My new book, Statistical Inference as Severe Testing: How to Get Beyond the Statistics Wars,” you might have discovered, includes Souvenirs throughout (A-Z). But there are some highlights within sections that might be missed in the excerpts I’m posting. One such “keepsake” is a quote from Fisher at the very end of Section 2.1.
These are some of the ﬁrst clues we’ll be collecting on a wide diﬀerence between statistical inference as a deductive logic of probability, and an inductive testing account sought by the error statistician. When it comes to inductive learning, we want our inferences to go beyond the data: we want lift-oﬀ. To my knowledge, Fisher is the only other writer on statistical inference, aside from Peirce, to emphasize this distinction.

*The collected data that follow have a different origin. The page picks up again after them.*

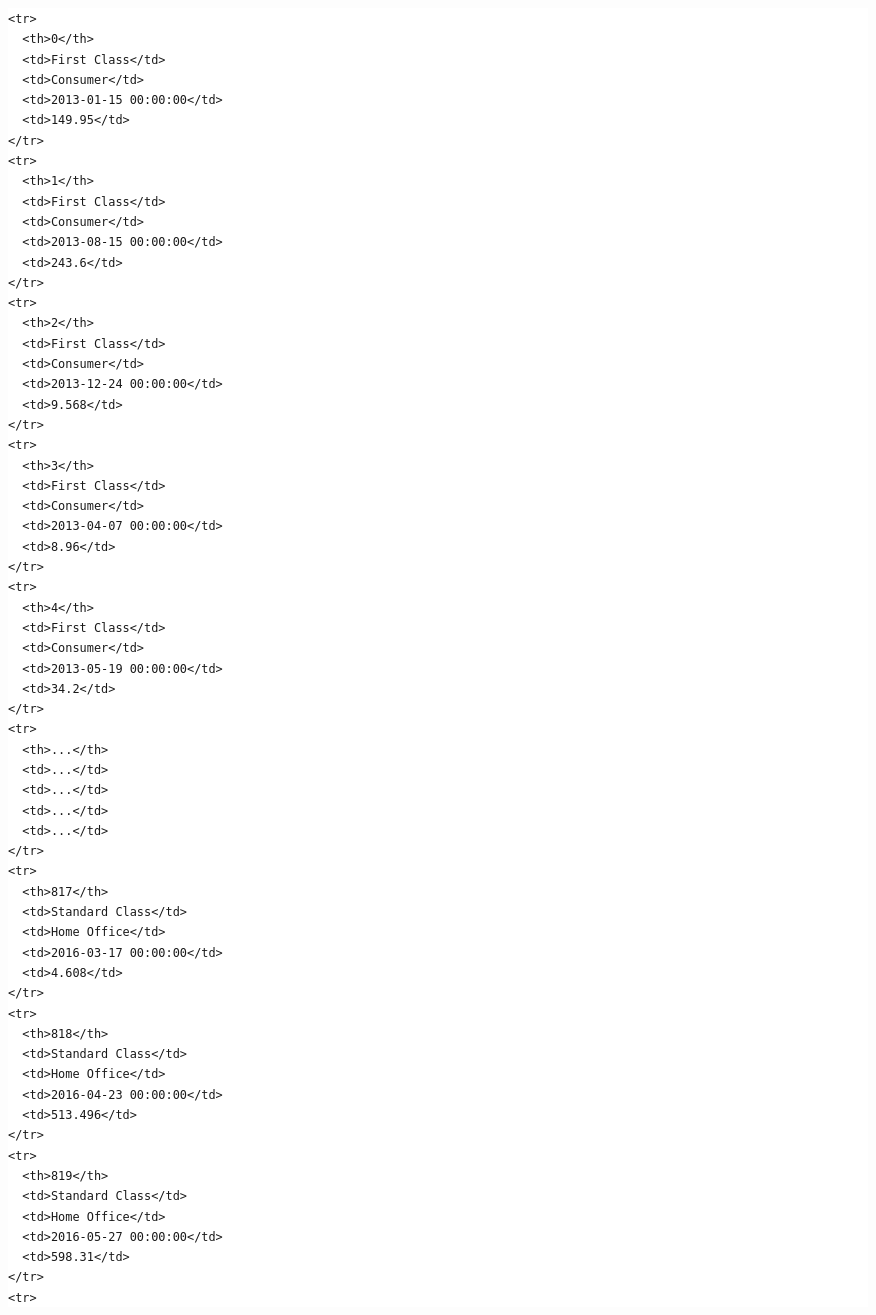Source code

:     <tr>
      <th>0</th>
      <td>First Class</td>
      <td>Consumer</td>
      <td>2013-01-15 00:00:00</td>
      <td>149.95</td>
    </tr>
    <tr>
      <th>1</th>
      <td>First Class</td>
      <td>Consumer</td>
      <td>2013-08-15 00:00:00</td>
      <td>243.6</td>
    </tr>
    <tr>
      <th>2</th>
      <td>First Class</td>
      <td>Consumer</td>
      <td>2013-12-24 00:00:00</td>
      <td>9.568</td>
    </tr>
    <tr>
      <th>3</th>
      <td>First Class</td>
      <td>Consumer</td>
      <td>2013-04-07 00:00:00</td>
      <td>8.96</td>
    </tr>
    <tr>
      <th>4</th>
      <td>First Class</td>
      <td>Consumer</td>
      <td>2013-05-19 00:00:00</td>
      <td>34.2</td>
    </tr>
    <tr>
      <th>...</th>
      <td>...</td>
      <td>...</td>
      <td>...</td>
      <td>...</td>
    </tr>
    <tr>
      <th>817</th>
      <td>Standard Class</td>
      <td>Home Office</td>
      <td>2016-03-17 00:00:00</td>
      <td>4.608</td>
    </tr>
    <tr>
      <th>818</th>
      <td>Standard Class</td>
      <td>Home Office</td>
      <td>2016-04-23 00:00:00</td>
      <td>513.496</td>
    </tr>
    <tr>
      <th>819</th>
      <td>Standard Class</td>
      <td>Home Office</td>
      <td>2016-05-27 00:00:00</td>
      <td>598.31</td>
    </tr>
    <tr>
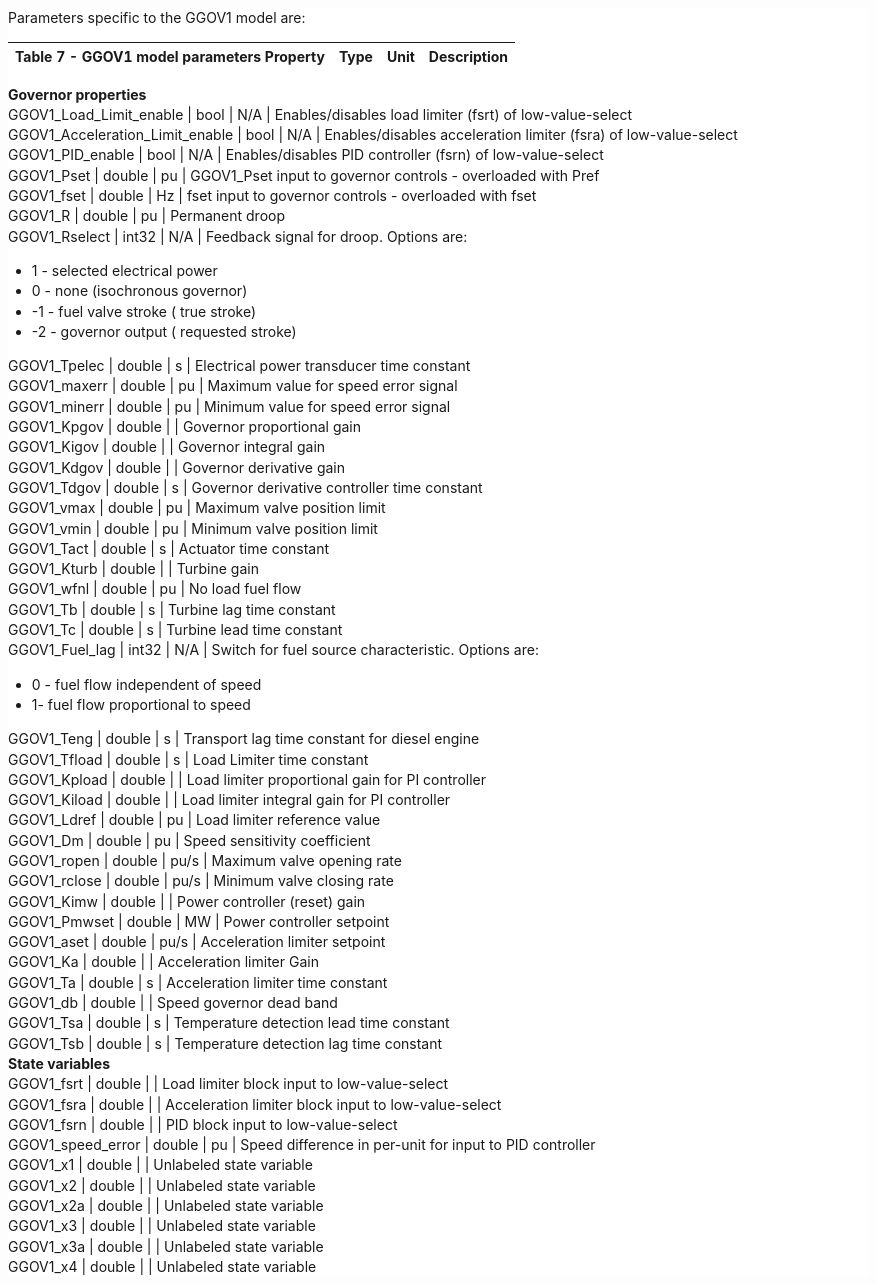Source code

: Parameters specific to the GGOV1 model are: 

Table 7 - GGOV1 model parameters  Property  | Type  | Unit  | Description   
---|---|---|---  
**Governor properties**  
GGOV1_Load_Limit_enable  | bool  | N/A  | Enables/disables load limiter (fsrt) of low-value-select   
GGOV1_Acceleration_Limit_enable  | bool  | N/A  | Enables/disables acceleration limiter (fsra) of low-value-select   
GGOV1_PID_enable  | bool  | N/A  | Enables/disables PID controller (fsrn) of low-value-select   
GGOV1_Pset  | double  | pu  | GGOV1_Pset input to governor controls - overloaded with Pref   
GGOV1_fset  | double  | Hz  | fset input to governor controls - overloaded with fset   
GGOV1_R  | double  | pu  | Permanent droop   
GGOV1_Rselect  | int32  | N/A  | Feedback signal for droop. Options are: 

  * 1 - selected electrical power
  * 0 - none (isochronous governor)
  * -1 - fuel valve stroke ( true stroke)
  * -2 - governor output ( requested stroke)

  
GGOV1_Tpelec  | double  | s  | Electrical power transducer time constant   
GGOV1_maxerr  | double  | pu  | Maximum value for speed error signal   
GGOV1_minerr  | double  | pu  | Minimum value for speed error signal   
GGOV1_Kpgov  | double  |  | Governor proportional gain   
GGOV1_Kigov  | double  |  | Governor integral gain   
GGOV1_Kdgov  | double  |  | Governor derivative gain   
GGOV1_Tdgov  | double  | s  | Governor derivative controller time constant   
GGOV1_vmax  | double  | pu  | Maximum valve position limit   
GGOV1_vmin  | double  | pu  | Minimum valve position limit   
GGOV1_Tact  | double  | s  | Actuator time constant   
GGOV1_Kturb  | double  |  | Turbine gain   
GGOV1_wfnl  | double  | pu  | No load fuel flow   
GGOV1_Tb  | double  | s  | Turbine lag time constant   
GGOV1_Tc  | double  | s  | Turbine lead time constant   
GGOV1_Fuel_lag  | int32  | N/A  | Switch for fuel source characteristic. Options are: 

  * 0 - fuel flow independent of speed
  * 1- fuel flow proportional to speed

  
GGOV1_Teng  | double  | s  | Transport lag time constant for diesel engine   
GGOV1_Tfload  | double  | s  | Load Limiter time constant   
GGOV1_Kpload  | double  |  | Load limiter proportional gain for PI controller   
GGOV1_Kiload  | double  |  | Load limiter integral gain for PI controller   
GGOV1_Ldref  | double  | pu  | Load limiter reference value   
GGOV1_Dm  | double  | pu  | Speed sensitivity coefficient   
GGOV1_ropen  | double  | pu/s  | Maximum valve opening rate   
GGOV1_rclose  | double  | pu/s  | Minimum valve closing rate   
GGOV1_Kimw  | double  |  | Power controller (reset) gain   
GGOV1_Pmwset  | double  | MW  | Power controller setpoint   
GGOV1_aset  | double  | pu/s  | Acceleration limiter setpoint   
GGOV1_Ka  | double  |  | Acceleration limiter Gain   
GGOV1_Ta  | double  | s  | Acceleration limiter time constant   
GGOV1_db  | double  |  | Speed governor dead band   
GGOV1_Tsa  | double  | s  | Temperature detection lead time constant   
GGOV1_Tsb  | double  | s  | Temperature detection lag time constant   
**State variables**  
GGOV1_fsrt  | double  |  | Load limiter block input to low-value-select   
GGOV1_fsra  | double  |  | Acceleration limiter block input to low-value-select   
GGOV1_fsrn  | double  |  | PID block input to low-value-select   
GGOV1_speed_error  | double  | pu  | Speed difference in per-unit for input to PID controller   
GGOV1_x1  | double  |  | Unlabeled state variable   
GGOV1_x2  | double  |  | Unlabeled state variable   
GGOV1_x2a  | double  |  | Unlabeled state variable   
GGOV1_x3  | double  |  | Unlabeled state variable   
GGOV1_x3a  | double  |  | Unlabeled state variable   
GGOV1_x4  | double  |  | Unlabeled state variable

In deductive reasoning all knowledge obtainable is already latent in the postulates. Rigour is needed to prevent the successive inferences growing less and less accurate as we proceed. The conclusions are never more accurate than the data. In inductive reasoning we are performing part of the process by which new knowledge is created. The conclusions normally grow more and more accurate as more data are included. It should never be true, though it is still often said, that the conclusions are no more accurate than the data on which they are based. (Fisher 1935b, p. 54)
How do you understand this remark of Fisher’s? (Please share your thoughts in the comments.) My interpretation, and its relation to the “lift-off” needed to warrant inductive inferences, is discussed in an earlier section, 1.2, posted here. Here’s part of that.
Where you are in the Journey*
Cox: [I]n some ﬁelds foundations do not seem very important, but we both think that foundations of statistical inference are important; why do you think that is?
Mayo: I think because they ask about fundamental questions of evidence, inference, and probability … we invariably cross into philosophical questions about empirical knowledge and inductive inference. (Cox and Mayo 2011, p. 103)
Contemporary philosophy of science presents us with some taboos: Thou shalt not try to ﬁnd solutions to problems of induction, falsiﬁcation, and demarcating science from pseudoscience. It’s impossible to understand rival statistical accounts, let alone get beyond the statistics wars, without ﬁrst exploring how these came to be “lost causes.” I am not talking of ancient history here: these problems were alive and well when I set out to do philosophy in the 1980s. I think we gave up on them too easily, and by the end of Excursion 2 you’ll see why. Excursion 2 takes us into the land of “Statistical Science and Philosophy of Science” (StatSci/PhilSci). Our Museum Guide gives a terse thumbnail sketch of Tour I. Here’s a useful excerpt:
Once the Problem of Induction was deemed to admit of no satisfactory, non-circular solutions (~1970s), philosophers of science turned to building formal logics of induction using the deductive calculus of probabilities, often called Conﬁrmation Logics or Theories. A leader of this Conﬁrmation Theory movement was Rudolf Carnap. A distinct program, led by Karl Popper, denies there is a logic of induction, and focuses on Testing and Falsiﬁcation of theories by data. At best a theory may be accepted or corroborated if it fails to be falsiﬁed by a severe test. The two programs have analogues to distinct methodologies in statistics: Conﬁrmation theory is to Bayesianism as Testing and Falsiﬁcation are to Fisher and Neyman–Pearson.